Researchers from Spain have proposed new criteria to replacing existing measures used to diagnosis multiple sclerosis. If adopted, the new criteria could lead to an MS diagnosis on the basis of a single MRI. The investigators’ recommendations, which have received mixed reviews from the medical community, are published in the February issue of Neurology.
Less strict than the current criteria, the proposed criteria are designed to promote earlier diagnosis of MS in clinically isolated syndromes. The goal is to “simplify the existing MS diagnostic criteria, while maintaining a high specificity that is essential to minimize false positive diagnoses,” according to researchers led by Xavier Montalban, MD, from the Hospital Universitari Vall d'Hebron, in Barcelona, Spain.
Because the current recommendations are complex, even neurologists may be overlooking cases of MS, the investigators say. However, some MS experts approach the idea of earlier diagnostics with caution.

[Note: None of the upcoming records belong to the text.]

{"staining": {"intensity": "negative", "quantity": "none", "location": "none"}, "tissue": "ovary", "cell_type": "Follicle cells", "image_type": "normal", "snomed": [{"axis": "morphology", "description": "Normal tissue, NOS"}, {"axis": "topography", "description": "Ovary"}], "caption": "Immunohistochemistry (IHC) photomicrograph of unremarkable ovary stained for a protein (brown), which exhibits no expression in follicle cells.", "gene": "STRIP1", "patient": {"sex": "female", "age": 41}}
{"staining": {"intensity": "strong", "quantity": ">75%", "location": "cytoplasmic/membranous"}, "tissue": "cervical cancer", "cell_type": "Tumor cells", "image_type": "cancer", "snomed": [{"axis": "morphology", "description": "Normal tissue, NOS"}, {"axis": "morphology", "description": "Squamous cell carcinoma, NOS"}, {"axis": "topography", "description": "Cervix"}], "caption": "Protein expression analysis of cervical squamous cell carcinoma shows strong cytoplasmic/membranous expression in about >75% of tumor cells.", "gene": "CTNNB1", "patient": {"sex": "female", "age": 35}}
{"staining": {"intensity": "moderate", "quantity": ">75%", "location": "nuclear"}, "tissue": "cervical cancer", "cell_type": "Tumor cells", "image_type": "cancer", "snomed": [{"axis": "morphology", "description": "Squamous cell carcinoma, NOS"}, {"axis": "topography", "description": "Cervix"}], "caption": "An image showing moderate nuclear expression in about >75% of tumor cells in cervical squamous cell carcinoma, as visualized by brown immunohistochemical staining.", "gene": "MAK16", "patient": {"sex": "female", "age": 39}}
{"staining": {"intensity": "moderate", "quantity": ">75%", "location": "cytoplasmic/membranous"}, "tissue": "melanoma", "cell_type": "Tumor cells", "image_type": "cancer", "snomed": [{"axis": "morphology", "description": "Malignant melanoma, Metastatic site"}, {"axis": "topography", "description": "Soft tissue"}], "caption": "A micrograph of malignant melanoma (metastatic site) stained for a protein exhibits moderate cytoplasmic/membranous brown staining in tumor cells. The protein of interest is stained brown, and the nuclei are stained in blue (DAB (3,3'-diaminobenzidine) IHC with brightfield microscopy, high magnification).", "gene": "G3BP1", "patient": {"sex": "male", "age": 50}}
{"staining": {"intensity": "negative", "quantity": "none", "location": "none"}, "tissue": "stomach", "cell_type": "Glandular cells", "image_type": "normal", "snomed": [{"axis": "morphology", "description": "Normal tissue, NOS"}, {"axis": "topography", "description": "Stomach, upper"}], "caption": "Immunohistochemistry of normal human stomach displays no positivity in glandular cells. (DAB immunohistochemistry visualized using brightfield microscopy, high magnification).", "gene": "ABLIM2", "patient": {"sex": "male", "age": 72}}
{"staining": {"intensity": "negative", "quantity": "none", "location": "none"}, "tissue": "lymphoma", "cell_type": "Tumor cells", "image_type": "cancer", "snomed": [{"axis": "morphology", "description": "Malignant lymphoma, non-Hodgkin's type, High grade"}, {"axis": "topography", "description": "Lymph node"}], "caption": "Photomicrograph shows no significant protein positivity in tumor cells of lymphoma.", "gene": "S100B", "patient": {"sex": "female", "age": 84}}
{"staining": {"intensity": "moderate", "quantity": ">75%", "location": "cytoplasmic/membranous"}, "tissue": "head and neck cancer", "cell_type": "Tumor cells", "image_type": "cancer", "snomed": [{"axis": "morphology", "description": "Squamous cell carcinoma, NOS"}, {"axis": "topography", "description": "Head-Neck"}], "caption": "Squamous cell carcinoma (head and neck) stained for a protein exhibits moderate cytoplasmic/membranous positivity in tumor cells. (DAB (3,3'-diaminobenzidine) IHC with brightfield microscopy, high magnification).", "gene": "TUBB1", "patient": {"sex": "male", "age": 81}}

“There are both risks and benefits to an earlier diagnosis of MS,” says MSF Senior Medical Advisor Ben Thrower, M.D. “Risks include the potential for more inaccurate diagnoses. An earlier diagnosis may also lead to more patients starting therapy with expensive and inconvenient medications. Some would argue that a certain percentage of people with MS will follow a benign course and may not need early treatment.”
For others, an earlier diagnosis could be beneficial. Says Dr. Thrower: “The benefits of establishing the diagnosis of MS sooner include peace of mind for patients and families when dealing with unexplained symptoms. Also, studies have shown fewer relapses and new MRI lesions in those who started there MS therapy sooner. These newly proposed guidelines will need to be studied further and compared to the existing McDonald criteria."